8. Spergularia salina J. Presl & C. Presl, Fl. ech. 95. 1819.
Salt-marsh sand-spurrey, lesser sea-spurrey, spergulaire des arais salés
Spergularia marina (Linnaeus) Grisebach; S. marina var. tenuis (Greene) R. Rossbach; S. salina var. tenuis (Greene) Jepson; S. tenuis Greene; Tissa marina (Linnaeus) Britton
Plants annual, delicate, 8-25(-30) cm, stipitate-glandular, at least in inflorescence. Taproots ± slender. Stems erect to ascending or prostrate, usually much-branched proximally; main stem 0.6-2(-3) mm diam. proximally. Leaves: stipules inconspicuous, dull white, broadly triangular, 1.2-3.5 mm, longer than wide, apex acute to short-acuminate; blade linear, (0.8-)1.5-4 cm, fleshy, apex blunt to apiculate; axillary leaf clusters usually absent. Cymes simple to 3+-compound or flowers solitary and axillary. Pedicels reflexed and oriented to 1 side in fruit. Flowers: sepals connate 0.5-1 mm proximally, lobes often 3-veined, ovate to elliptic, 2.5-4.5 mm, to 4.8 mm in fruit, margins 0.1-0.5 mm wide, apex acute to rounded; petals white or pink to rosy, ovate to elliptic-oblong, 0.8-1 times as long as sepals; stamens (1-)2-3(-5); styles 0.4-0.7 mm. Capsules greenish to tan, 2.8-6.4 mm, 1-1.5 times as long as sepals. Seeds light brown to reddish brown, with submarginal groove, broadly ovate, ± plump, 0.5-0.7(-0.8) mm, dull, ± smooth, often with gland-tipped papillae (30×); wing usually absent or incomplete. 2n = 18? (Asia), 36 (Europe).

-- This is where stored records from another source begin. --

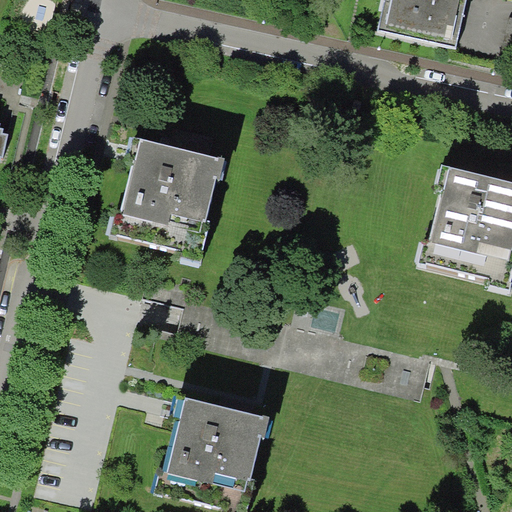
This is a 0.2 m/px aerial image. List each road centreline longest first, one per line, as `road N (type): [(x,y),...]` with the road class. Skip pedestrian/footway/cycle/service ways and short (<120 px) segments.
road 1 (residential): [(97,1),(511,104)]
road 2 (residential): [(97,1),(0,403)]
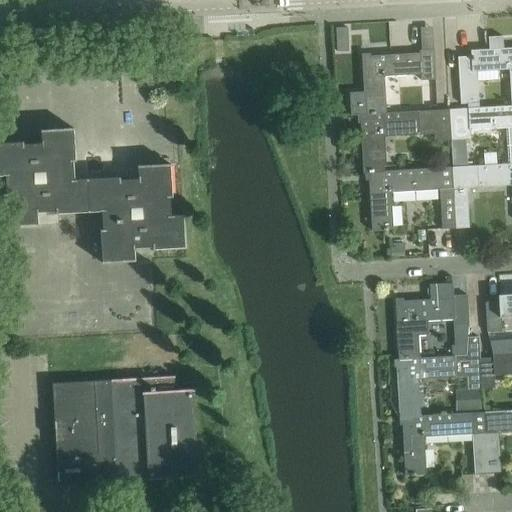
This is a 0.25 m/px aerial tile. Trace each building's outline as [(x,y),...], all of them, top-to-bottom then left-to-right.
[(347,27),(335,28),(336,41),(348,41),(347,27)] [(471,57),(458,58),(460,104),(478,103),(477,72),(509,70),(511,107),(511,48),(470,51),(471,57)] [(363,93),(349,93),(350,114),(364,114),(364,115),(357,115),(357,116),(386,114),(384,77),(420,75),(421,81),(435,80),(433,51),(419,51),(419,54),(362,57),(362,54),(361,54),(363,93)] [(467,109),(448,110),(450,141),(470,140),(470,130),(511,127),(511,107),(467,109)] [(386,114),(357,116),(359,116),(362,173),(384,172),(382,135),(436,132),(437,142),(450,141),(448,110),(418,112),(386,114)] [(22,142),(0,143),(0,176),(2,177),(5,229),(38,227),(37,216),(101,213),(102,231),(99,231),(101,264),(134,262),(133,249),(151,248),(151,251),(185,249),(183,215),(170,216),(169,198),(171,198),(169,165),(136,166),(137,177),(108,179),(73,181),(72,161),(75,161),(73,129),(40,131),(41,144),(22,145),(22,142)] [(384,172),(362,173),(362,174),(368,174),(371,231),(392,230),(390,193),(439,190),(441,230),(468,229),(466,188),(511,185),(511,164),(451,168),(384,172)] [(403,244),(391,245),(392,258),(404,257),(403,244)] [(393,360),(393,361),(419,359),(417,322),(453,320),(453,326),(468,325),(467,296),(453,296),(452,284),(429,285),(430,300),(396,302),(396,300),(394,300),(398,360),(393,360)] [(511,316),(511,295),(498,296),(498,302),(485,303),(487,333),(501,332),(501,318),(511,316)] [(419,359),(393,361),(395,361),(399,418),(420,417),(418,380),(467,378),(468,390),(479,389),(481,389),(479,359),(480,359),(478,338),(467,338),(467,345),(466,356),(452,357),(419,359)] [(502,340),(489,341),(492,355),(503,354),(502,340)] [(455,346),(452,346),(452,357),(466,356),(467,345),(455,346)] [(492,358),(480,359),(479,359),(481,389),(494,389),(493,376),(511,374),(511,353),(503,354),(492,355),(492,358)] [(51,384),(57,485),(116,482),(198,478),(193,390),(174,391),(173,377),(51,384)] [(468,390),(461,391),(462,413),(480,411),(479,389),(468,390)] [(501,474),(498,434),(511,432),(511,411),(484,413),(486,437),(487,437),(488,444),(486,445),(487,474),(501,474)] [(486,445),(488,444),(487,437),(486,437),(484,413),(420,417),(399,418),(399,419),(401,419),(404,477),(426,475),(424,438),(472,435),(474,475),(487,474),(486,445)]
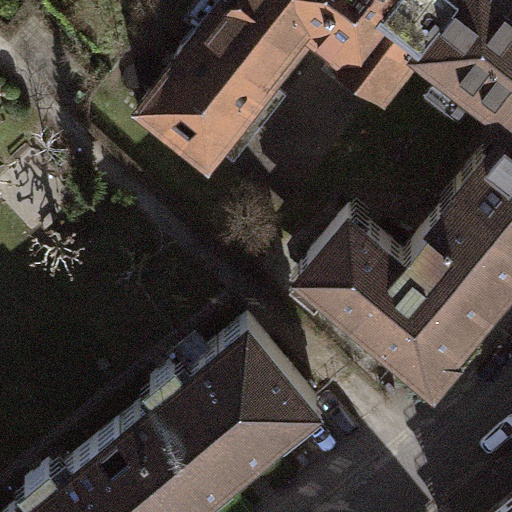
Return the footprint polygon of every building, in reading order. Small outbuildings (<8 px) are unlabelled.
[(313,24),(342,47),(342,57),(346,66),(352,74),(361,78),(371,79),(380,77),(385,81),(417,41),(498,105),(511,88),(511,0),(215,0),(175,51),(178,53),(143,98),(208,150),(244,105),(247,108),(313,24)] [(455,176),(459,179),(511,222),(511,88),(498,105),(507,112),(455,176)] [(482,302),(511,265),(511,222),(459,179),(404,245),(350,200),(299,261),(434,373),(457,346),(450,340),(482,302)] [(122,412),(186,491),(208,474),(223,462),(227,467),(318,393),(248,308),(182,362),(175,353),(150,373),(158,383),(122,412)] [(0,511),(161,511),(186,491),(122,412),(57,465),(50,455),(25,476),(33,485),(0,511)] [(511,511),(511,491),(486,511),(511,511)]
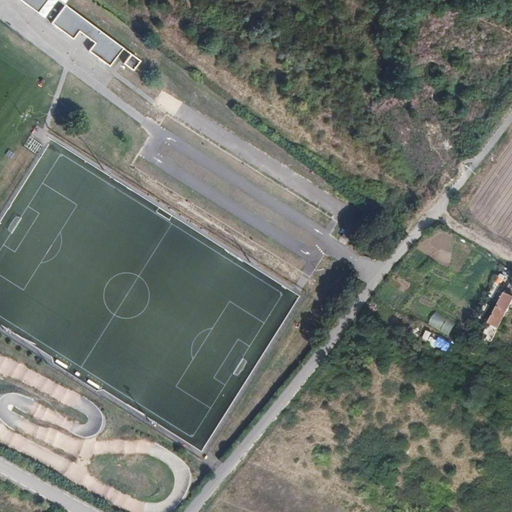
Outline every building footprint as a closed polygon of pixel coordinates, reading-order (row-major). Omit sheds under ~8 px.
[(17,0),(37,15),(48,0),(17,0)] [(122,50),(63,7),(50,25),(71,41),(78,32),(94,44),(88,53),(108,68),(122,50)] [(74,38),(89,49),(93,44),(78,33),(74,38)] [(123,65),(132,72),(139,63),(130,56),(123,65)] [(494,341),(511,307),(511,284),(486,333),(490,335),(489,339),(493,341),(494,341)] [(448,336),(456,322),(435,311),(427,324),(448,336)] [(488,349),(493,341),(489,339),(490,335),(486,333),(485,336),(480,345),(488,349)]
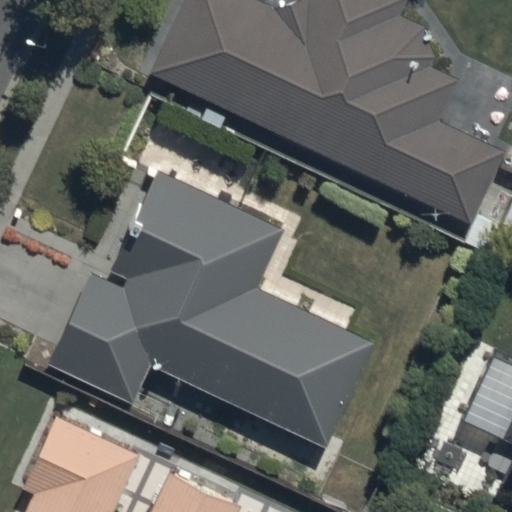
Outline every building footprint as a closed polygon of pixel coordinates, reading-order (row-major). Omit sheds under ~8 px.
[(183,0),(156,60),(157,62),(471,210),(507,140),(440,106),(460,67),(433,54),(441,37),(420,26),(427,12),(402,0),(183,0)] [(287,219),(160,159),(112,260),(128,268),(124,276),(90,260),(54,351),(135,390),(155,350),(329,433),(377,332),(260,275),(287,219)] [(511,190),(501,217),(511,222),(511,190)] [(511,352),(496,345),(469,400),(511,421),(511,458),(508,468),(511,470),(511,352)] [(232,511),(241,494),(172,461),(147,511),(138,511),(120,503),(145,450),(58,408),(24,480),(38,487),(25,511),(12,511),(3,507),(0,511),(232,511)]
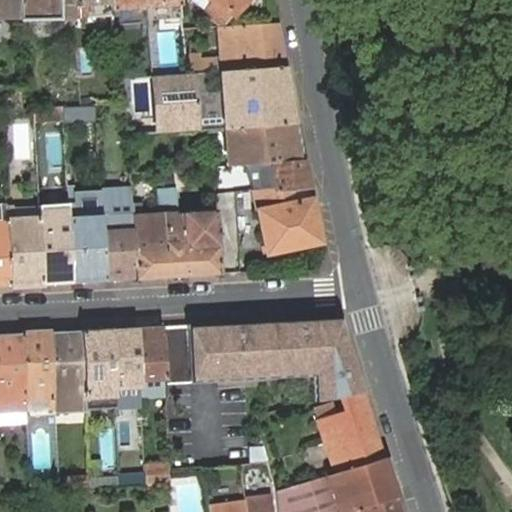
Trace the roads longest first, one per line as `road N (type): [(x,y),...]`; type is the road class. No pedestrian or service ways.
road 1 (residential): [(0,312),(360,289)]
road 2 (tertiary): [(301,0),(360,289)]
road 3 (tertiary): [(360,289),(433,511)]
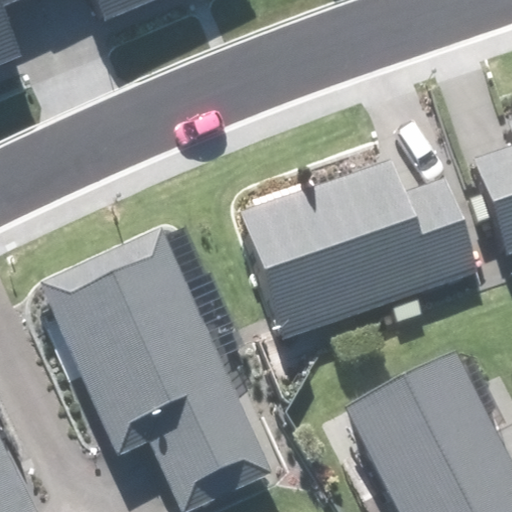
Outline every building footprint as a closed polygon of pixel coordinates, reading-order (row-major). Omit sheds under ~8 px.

Flowering summer-early fall. Mud flats, alkaline fields, sandy river bottoms, sandy coasts, salt marshes, saline highway edges (Great Lakes region); 0-1400 m; introduced and native; St. Pierre and Miquelon; Alta., B.C., Man., N.B., N.W.T., N.S., Ont., P.E.I., Que., Sask.; Ala., Ariz., Calif., Colo., Conn., Del., D.C., Fla., Ga., Idaho, Ill., Iowa, Ky., La., Maine, Md., Mass., Mich., Miss., Mo., Mont., Nebr., Nev., N.H., N.J., N.Mex., N.Y., N.C., N.Dak., Ohio, Okla., Oreg., Pa., R.I., S.C., Tex., Utah, Va., Wash., Wis., Wyo.; Eurasia; almost cosmopolitan via introduction.

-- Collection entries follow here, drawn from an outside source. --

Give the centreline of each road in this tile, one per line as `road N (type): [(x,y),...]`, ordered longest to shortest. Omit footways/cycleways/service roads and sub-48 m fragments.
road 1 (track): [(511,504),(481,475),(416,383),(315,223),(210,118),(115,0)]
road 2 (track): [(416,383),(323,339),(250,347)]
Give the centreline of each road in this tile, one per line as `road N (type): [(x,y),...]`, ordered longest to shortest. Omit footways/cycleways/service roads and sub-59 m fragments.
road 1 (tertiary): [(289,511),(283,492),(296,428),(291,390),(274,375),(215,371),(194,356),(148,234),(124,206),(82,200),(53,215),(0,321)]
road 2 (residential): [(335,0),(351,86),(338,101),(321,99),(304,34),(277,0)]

While Spergularia salina may be native in coastal areas and some inland saline sites in much of the cited range, populations in the Great Lakes region are introduced where, as in S. media, highway and sidewalk salt runoff has created favorable habitats.
Variety tenuis has been distinguished from var. salina by some authors as follows: cyme crowded versus lax, sepals 1.6-3.8 mm versus 2.4-5 mm, mature capsules 3-4.4 mm versus 3.6-6.4 mm, respectively. Due to the extreme overlap in morphologic features as well as geographic ranges, var. tenuis is not recognized here.

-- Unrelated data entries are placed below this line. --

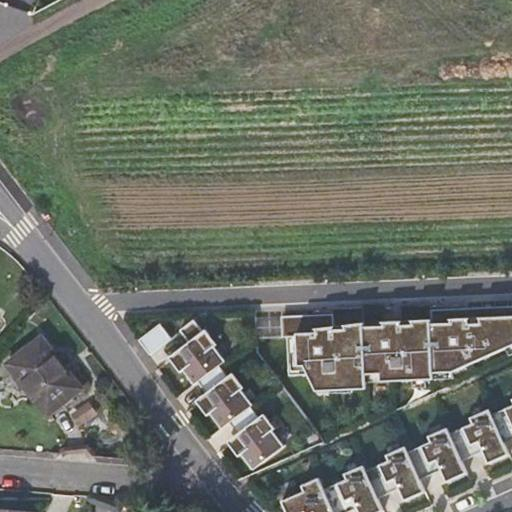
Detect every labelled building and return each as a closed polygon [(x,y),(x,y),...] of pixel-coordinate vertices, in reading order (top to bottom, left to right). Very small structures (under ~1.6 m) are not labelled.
[(469,318),(469,328),(511,325),(511,305),(431,310),(431,320),(469,318)] [(287,336),(316,335),(315,328),(334,326),(333,314),(256,317),(257,337),(287,336)] [(316,335),(287,336),(289,375),(309,374),(317,393),(337,392),(336,385),(351,384),(366,383),(366,382),(366,374),(380,373),(380,381),(437,379),(453,372),(511,345),(511,325),(469,328),(469,318),(431,320),(412,320),(413,324),(400,325),(400,321),(383,322),(383,326),(364,326),(364,322),(344,325),(344,329),(334,329),(334,326),(315,328),(316,335)] [(174,358),(194,384),(198,382),(219,365),(225,360),(194,320),(180,330),(191,345),(174,358)] [(160,324),(138,340),(150,355),(171,338),(160,324)] [(81,389),(42,337),(7,364),(47,415),(81,389)] [(201,402),(221,429),(229,423),(250,406),(253,404),(230,375),(228,377),(219,365),(198,382),(208,396),(201,402)] [(366,382),(380,381),(380,373),(366,374),(366,382)] [(336,385),(337,392),(352,392),(351,384),(336,385)] [(511,398),(511,399),(511,405),(491,415),(504,442),(511,438),(511,398)] [(232,443),(253,469),(284,446),(261,416),(259,418),(250,406),(229,423),(240,437),(232,443)] [(488,464),(509,454),(504,442),(491,415),(489,409),(470,418),(472,423),(449,433),(462,461),(476,455),(475,453),(482,450),(483,452),(488,464)] [(446,482),(467,473),(462,461),(449,433),(447,428),(428,436),(430,442),(407,452),(420,480),(434,473),(433,472),(440,468),(441,470),(446,482)] [(404,501),(425,492),(420,480),(407,452),(405,446),(386,455),(388,460),(365,471),(378,499),(392,492),(391,490),(398,487),(399,489),(404,501)] [(358,511),(380,511),(383,511),(378,499),(365,471),(363,465),(344,474),(346,479),(324,489),(333,511),(347,511),(350,511),(349,509),(356,506),(357,508),(358,511)] [(333,511),(324,489),(318,478),(301,485),(304,491),(281,501),(286,511),(333,511)]
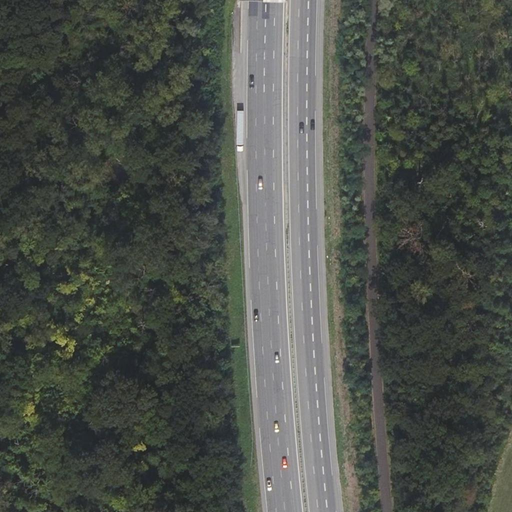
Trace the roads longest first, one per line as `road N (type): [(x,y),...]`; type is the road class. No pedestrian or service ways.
road 1 (motorway): [(265,0),(267,278),(286,511)]
road 2 (track): [(395,511),(380,350),(378,0)]
road 3 (motorway): [(322,511),(307,336),(303,0)]
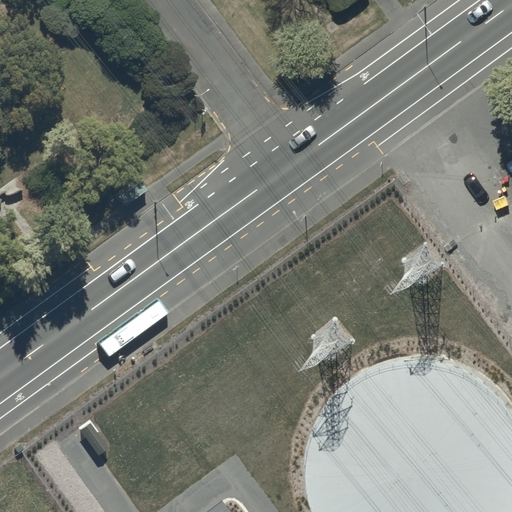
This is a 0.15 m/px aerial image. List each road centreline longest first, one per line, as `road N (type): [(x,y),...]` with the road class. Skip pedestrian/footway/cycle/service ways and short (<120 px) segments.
road 1 (secondary): [(0,377),(294,164)]
road 2 (secondary): [(294,164),(511,5)]
road 3 (residential): [(166,0),(294,164)]
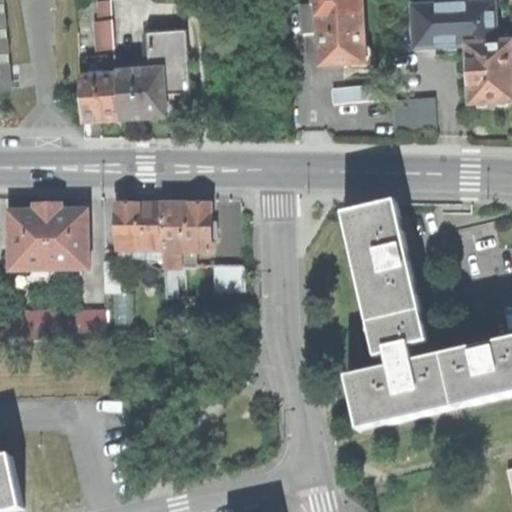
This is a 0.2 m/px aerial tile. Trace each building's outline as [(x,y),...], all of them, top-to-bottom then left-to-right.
[(0,0),(0,89),(8,89),(0,0)] [(312,0),(313,8),(326,8),(325,0),(312,0)] [(325,0),(326,8),(327,19),(364,17),(362,0),(325,0)] [(468,46),(497,44),(495,4),(455,6),(457,46),(468,46)] [(457,46),(455,6),(414,8),(417,49),(457,46)] [(327,19),(326,8),(313,8),(302,9),(304,36),(319,35),(321,68),(342,67),(367,65),(364,17),(327,19)] [(102,47),(115,46),(114,21),(101,22),(102,47)] [(117,73),(118,76),(120,120),(143,119),(167,118),(166,96),(191,95),(188,31),(147,34),(149,71),(117,73)] [(468,46),(471,106),(491,104),(511,103),(511,43),(497,44),(468,46)] [(102,66),(102,77),(118,76),(117,73),(117,65),(102,66)] [(120,120),(118,76),(102,77),(81,78),(83,123),(120,120)] [(334,90),(336,106),(379,101),(378,85),(334,90)] [(394,103),(396,132),(437,129),(435,100),(394,103)] [(346,216),(371,325),(424,313),(414,270),(409,248),(399,204),(346,216)] [(120,207),(120,250),(166,250),(164,206),(141,207),(120,207)] [(198,253),(213,253),(213,206),(187,206),(164,206),(166,250),(166,253),(198,253)] [(51,271),(50,209),(36,209),(36,215),(23,216),(11,216),(12,272),(51,271)] [(75,215),(64,215),(64,209),(50,209),(51,271),(91,270),(90,215),(75,215)] [(419,246),(409,248),(414,270),(424,267),(419,246)] [(166,253),(166,250),(120,250),(120,261),(167,260),(166,253)] [(198,253),(166,253),(167,260),(167,270),(198,269),(198,253)] [(107,263),(107,293),(122,292),(122,263),(107,263)] [(217,267),(217,293),(247,293),(247,267),(217,267)] [(167,272),(169,300),(182,299),(180,271),(167,272)] [(0,313),(0,342),(17,342),(16,313),(0,313)] [(53,314),(53,342),(108,341),(108,313),(53,314)] [(350,378),(362,431),(457,409),(445,357),(416,364),(412,347),(431,342),(424,313),(371,325),(379,358),(390,355),(393,368),(350,378)] [(472,340),(474,350),(495,345),(493,335),(472,340)] [(511,396),(511,341),(495,345),(474,350),(445,357),(457,409),(511,396)] [(0,511),(14,511),(25,510),(13,458),(0,460),(0,511)]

The name Spergularia marina var. leiosperma (Kindberg) Gurke has been applied to plants with smooth seeds but, as pointed out by R. P. Rossbach (1940), separation of plants with smooth versus papillose seeds is not practical.
Some authors believe that the correct name for this species is Spergularia marina.